# Impute missing values
Copyright (c) Microsoft Corporation. All rights reserved.<br>
Licensed under the MIT License.

DataPrep has the ability to impute missing values in specified columns. In this case, we will attempt to impute the missing _Latitude_ and _Longitude_ values in the input data.

In [2]:
!pip install azureml

Collecting azureml
  Downloading https://files.pythonhosted.org/packages/ab/e8/76cd2cb6784b9039affd2c659eed1b3f46baf2e6b87a10b072a20b5b0113/azureml-0.2.7-py2.py3-none-any.whl
Installing collected packages: azureml
Successfully installed azureml-0.2.7


In [3]:
import azureml.dataprep as dprep

In [4]:
# loading input data
df = dprep.read_csv(r'data\crime0-10.csv')
df = df.keep_columns(['ID', 'Arrest', 'Latitude', 'Longitude'])
df = df.to_number(['Latitude', 'Longitude'])
df.head(10)

Unnamed: 0,ID,Arrest,Latitude,Longitude
0,10140490,False,41.973309,-87.800175
1,10139776,False,42.008124,-87.65955
2,10140270,False,,
3,10139885,False,41.902152,-87.754883
4,10140379,False,41.88561,-87.657009
5,10140868,False,41.679311,-87.644545
6,10139762,False,41.825501,-87.690578
7,10139722,True,41.857828,-87.715029
8,10139774,False,41.9701,-87.669324
9,10139697,False,41.78758,-87.685233


The third record from input data has _Latitude_ and _Longitude_ missing.

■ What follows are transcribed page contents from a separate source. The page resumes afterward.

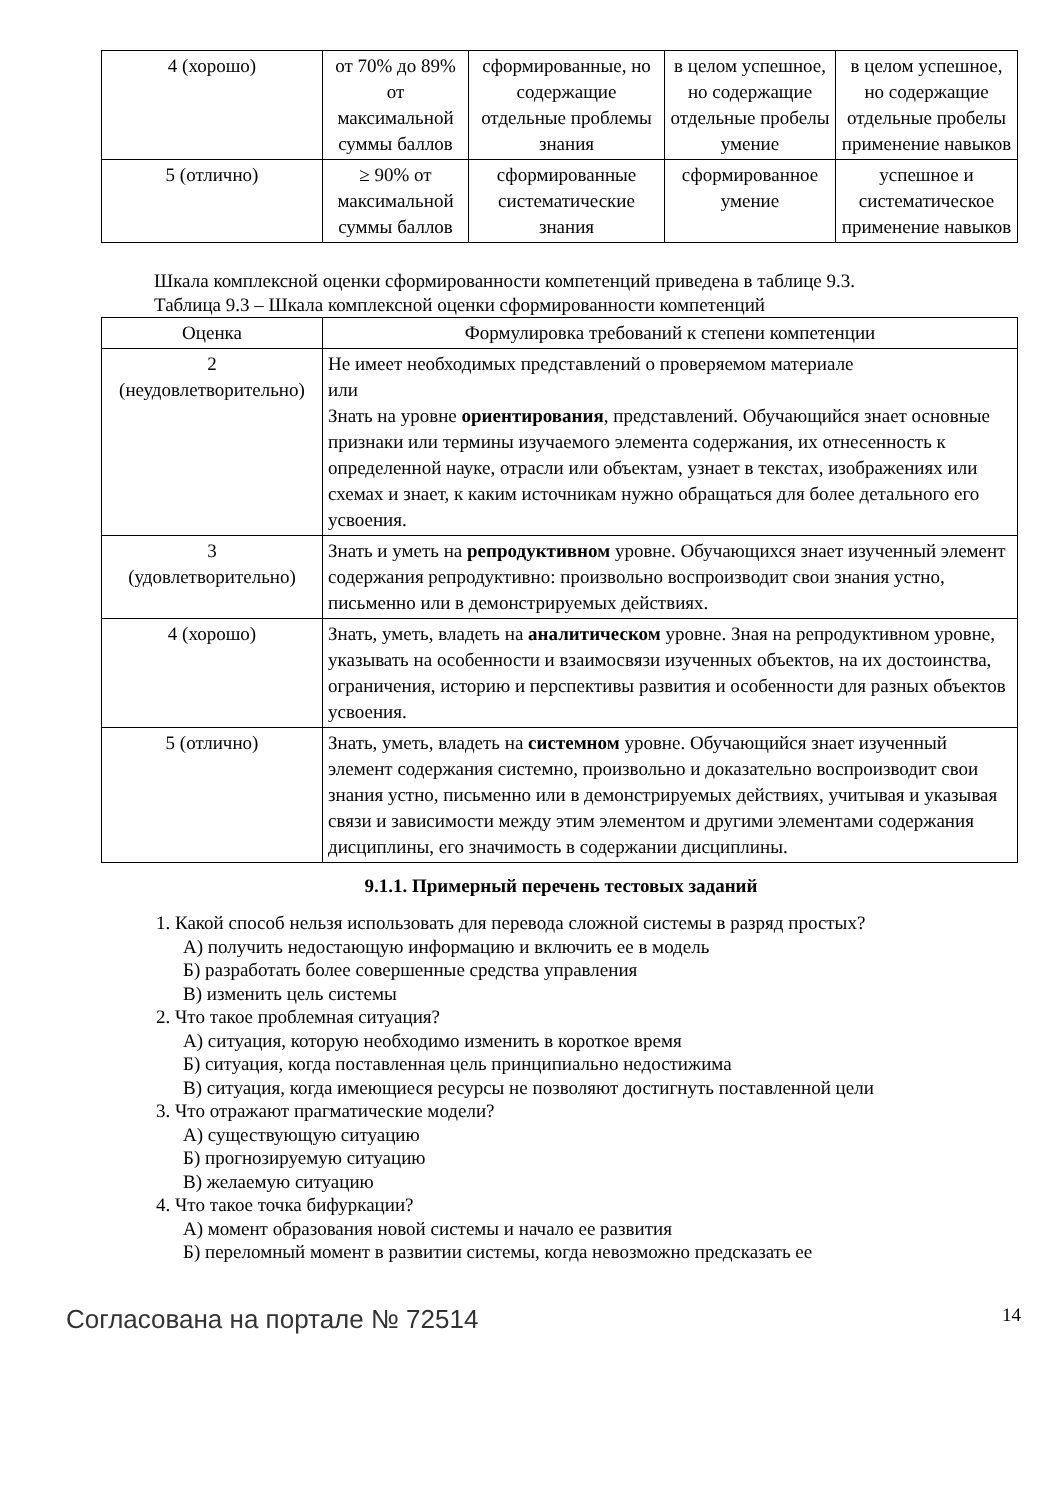| 4 (хорошо) | от 70% до 89% от максимальной суммы баллов | сформированные, но содержащие отдельные проблемы знания | в целом успешное, но содержащие отдельные пробелы умение | в целом успешное, но содержащие отдельные пробелы применение навыков |
| 5 (отлично) | ≥ 90% от максимальной суммы баллов | сформированные систематические знания | сформированное умение | успешное и систематическое применение навыков |
Шкала комплексной оценки сформированности компетенций приведена в таблице 9.3.
Таблица 9.3 – Шкала комплексной оценки сформированности компетенций
| Оценка | Формулировка требований к степени компетенции |
| --- | --- |
| 2 (неудовлетворительно) | Не имеет необходимых представлений о проверяемом материале или Знать на уровне ориентирования , представлений. Обучающийся знает основные признаки или термины изучаемого элемента содержания, их отнесенность к определенной науке, отрасли или объектам, узнает в текстах, изображениях или схемах и знает, к каким источникам нужно обращаться для более детального его усвоения. |
| 3 (удовлетворительно) | Знать и уметь на репродуктивном уровне. Обучающихся знает изученный элемент содержания репродуктивно: произвольно воспроизводит свои знания устно, письменно или в демонстрируемых действиях. |
| 4 (хорошо) | Знать, уметь, владеть на аналитическом уровне. Зная на репродуктивном уровне, указывать на особенности и взаимосвязи изученных объектов, на их достоинства, ограничения, историю и перспективы развития и особенности для разных объектов усвоения. |
| 5 (отлично) | Знать, уметь, владеть на системном уровне. Обучающийся знает изученный элемент содержания системно, произвольно и доказательно воспроизводит свои знания устно, письменно или в демонстрируемых действиях, учитывая и указывая связи и зависимости между этим элементом и другими элементами содержания дисциплины, его значимость в содержании дисциплины. |
9.1.1. Примерный перечень тестовых заданий
1. Какой способ нельзя использовать для перевода сложной системы в разряд простых?
А) получить недостающую информацию и включить ее в модель
Б) разработать более совершенные средства управления
В) изменить цель системы
2. Что такое проблемная ситуация?
А) ситуация, которую необходимо изменить в короткое время
Б) ситуация, когда поставленная цель принципиально недостижима
В) ситуация, когда имеющиеся ресурсы не позволяют достигнуть поставленной цели
3. Что отражают прагматические модели?
А) существующую ситуацию
Б) прогнозируемую ситуацию
В) желаемую ситуацию
4. Что такое точка бифуркации?
А) момент образования новой системы и начало ее развития
Б) переломный момент в развитии системы, когда невозможно предсказать ее
Согласована на портале № 72514 14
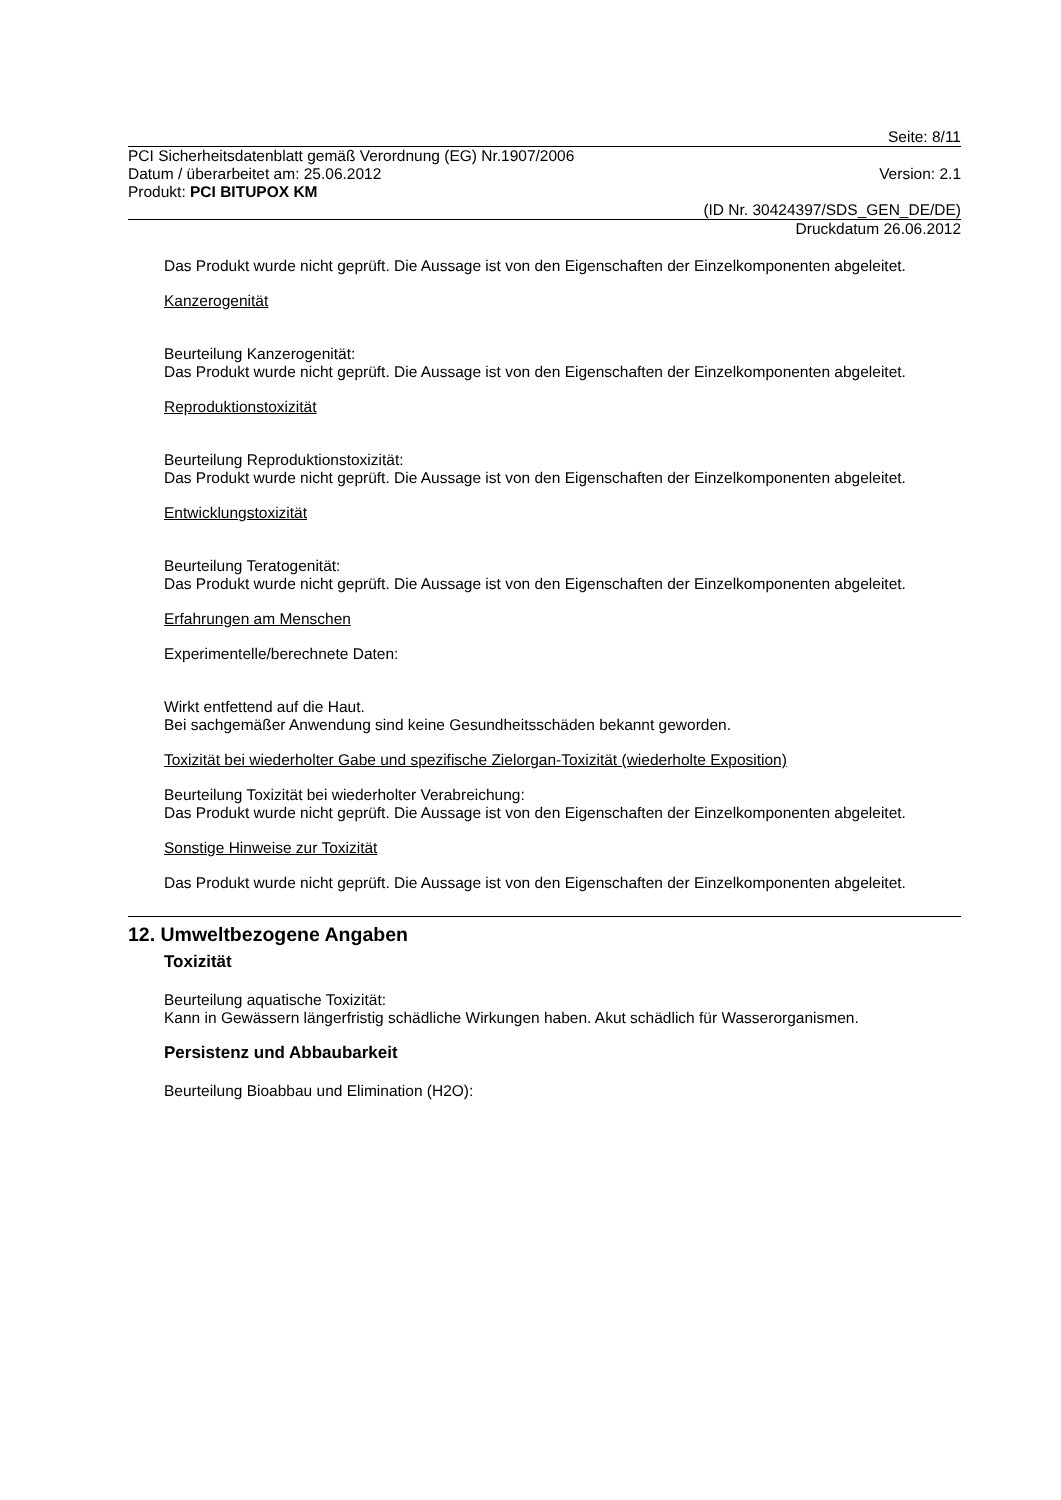Seite: 8/11
PCI Sicherheitsdatenblatt gemäß Verordnung (EG) Nr.1907/2006
Datum / überarbeitet am: 25.06.2012 Version: 2.1
Produkt: PCI BITUPOX KM
(ID Nr. 30424397/SDS_GEN_DE/DE)
Druckdatum 26.06.2012
Das Produkt wurde nicht geprüft. Die Aussage ist von den Eigenschaften der Einzelkomponenten abgeleitet.
Kanzerogenität
Beurteilung Kanzerogenität:
Das Produkt wurde nicht geprüft. Die Aussage ist von den Eigenschaften der Einzelkomponenten abgeleitet.
Reproduktionstoxizität
Beurteilung Reproduktionstoxizität:
Das Produkt wurde nicht geprüft. Die Aussage ist von den Eigenschaften der Einzelkomponenten abgeleitet.
Entwicklungstoxizität
Beurteilung Teratogenität:
Das Produkt wurde nicht geprüft. Die Aussage ist von den Eigenschaften der Einzelkomponenten abgeleitet.
Erfahrungen am Menschen
Experimentelle/berechnete Daten:
Wirkt entfettend auf die Haut.
Bei sachgemäßer Anwendung sind keine Gesundheitsschäden bekannt geworden.
Toxizität bei wiederholter Gabe und spezifische Zielorgan-Toxizität (wiederholte Exposition)
Beurteilung Toxizität bei wiederholter Verabreichung:
Das Produkt wurde nicht geprüft. Die Aussage ist von den Eigenschaften der Einzelkomponenten abgeleitet.
Sonstige Hinweise zur Toxizität
Das Produkt wurde nicht geprüft. Die Aussage ist von den Eigenschaften der Einzelkomponenten abgeleitet.
12. Umweltbezogene Angaben
Toxizität
Beurteilung aquatische Toxizität:
Kann in Gewässern längerfristig schädliche Wirkungen haben. Akut schädlich für Wasserorganismen.
Persistenz und Abbaubarkeit
Beurteilung Bioabbau und Elimination (H2O):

To impute those missing values, we can use `ImputeMissingValuesBuilder` to learn a fixed program which imputes the columns with either a calculated `MIN`, `MAX` or `MEAN` value or a `CUSTOM` value. When `group_by_columns` is specified, missing values will be imputed by group with `MIN`, `MAX` and `MEAN` calculated per group.

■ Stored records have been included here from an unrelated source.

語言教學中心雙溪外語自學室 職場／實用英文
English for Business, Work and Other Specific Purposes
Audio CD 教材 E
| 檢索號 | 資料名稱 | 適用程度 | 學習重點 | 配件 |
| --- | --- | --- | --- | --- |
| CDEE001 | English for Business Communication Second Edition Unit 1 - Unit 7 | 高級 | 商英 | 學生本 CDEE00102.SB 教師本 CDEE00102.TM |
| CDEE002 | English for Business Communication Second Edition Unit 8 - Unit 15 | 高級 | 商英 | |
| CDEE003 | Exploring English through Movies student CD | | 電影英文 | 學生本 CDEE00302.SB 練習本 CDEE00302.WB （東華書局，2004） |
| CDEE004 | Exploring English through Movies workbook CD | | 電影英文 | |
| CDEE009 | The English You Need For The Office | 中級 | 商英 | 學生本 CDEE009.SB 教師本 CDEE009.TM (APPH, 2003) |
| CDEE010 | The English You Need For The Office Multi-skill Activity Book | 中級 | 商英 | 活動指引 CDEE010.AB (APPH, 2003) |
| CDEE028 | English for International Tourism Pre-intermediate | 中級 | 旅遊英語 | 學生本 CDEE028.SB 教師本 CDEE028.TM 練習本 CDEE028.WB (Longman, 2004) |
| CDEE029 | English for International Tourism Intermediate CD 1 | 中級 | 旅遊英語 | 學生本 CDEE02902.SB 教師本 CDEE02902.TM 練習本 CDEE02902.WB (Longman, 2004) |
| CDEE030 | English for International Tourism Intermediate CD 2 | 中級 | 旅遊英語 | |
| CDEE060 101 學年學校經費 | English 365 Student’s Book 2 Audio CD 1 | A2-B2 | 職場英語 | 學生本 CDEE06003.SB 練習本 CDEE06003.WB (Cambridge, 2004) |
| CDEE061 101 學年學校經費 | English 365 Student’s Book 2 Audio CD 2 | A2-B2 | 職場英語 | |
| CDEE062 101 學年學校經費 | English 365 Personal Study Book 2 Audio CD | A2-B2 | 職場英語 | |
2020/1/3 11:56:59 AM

Firstly, let us quickly see check the `MEAN` value of _Latitude_ column.

In [5]:
df_mean = df.summarize(group_by_columns=['Arrest'],
                       summary_columns=[dprep.SummaryColumnsValue(column_id='Latitude',
                                                                 summary_column_name='Latitude_MEAN',
                                                                 summary_function=dprep.SummaryFunction.MEAN)])
df_mean = df_mean.filter(dprep.col('Arrest') == 'false')
df_mean.head(1)

Unnamed: 0,Arrest,Latitude_MEAN
0,False,41.878961


The `MEAN` value of _Latitude_ looks good. So we will impute _Latitude_ with it. As for `Longitude`, we will impute it using `42` based on external knowledge.

In [6]:
# impute with MEAN
impute_mean = dprep.ImputeColumnArguments(column_id='Latitude',
                                          impute_function=dprep.ReplaceValueFunction.MEAN)
# impute with custom value 42
impute_custom = dprep.ImputeColumnArguments(column_id='Longitude',
                                            custom_impute_value=42)
# get instance of ImputeMissingValuesBuilder
impute_builder = df.builders.impute_missing_values(impute_columns=[impute_mean, impute_custom],
                                                   group_by_columns=['Arrest'])
# call learn() to learn a fixed program to impute missing values
impute_builder.learn()
# call to_dataflow() to get a dataflow with impute step added
df_imputed = impute_builder.to_dataflow()

In [7]:
# check impute result
df_imputed.head(10)

Unnamed: 0,ID,Arrest,Latitude,Longitude
0,10140490,False,41.973309,-87.800175
1,10139776,False,42.008124,-87.65955
2,10140270,False,41.878961,42.0
3,10139885,False,41.902152,-87.754883
4,10140379,False,41.88561,-87.657009
5,10140868,False,41.679311,-87.644545
6,10139762,False,41.825501,-87.690578
7,10139722,True,41.857828,-87.715029
8,10139774,False,41.9701,-87.669324
9,10139697,False,41.78758,-87.685233


As the result above, the missing _Latitude_ has been imputed with the `MEAN` value of `Arrest=='false'` group, and the missing _Longitude_ has been imputed with `42`.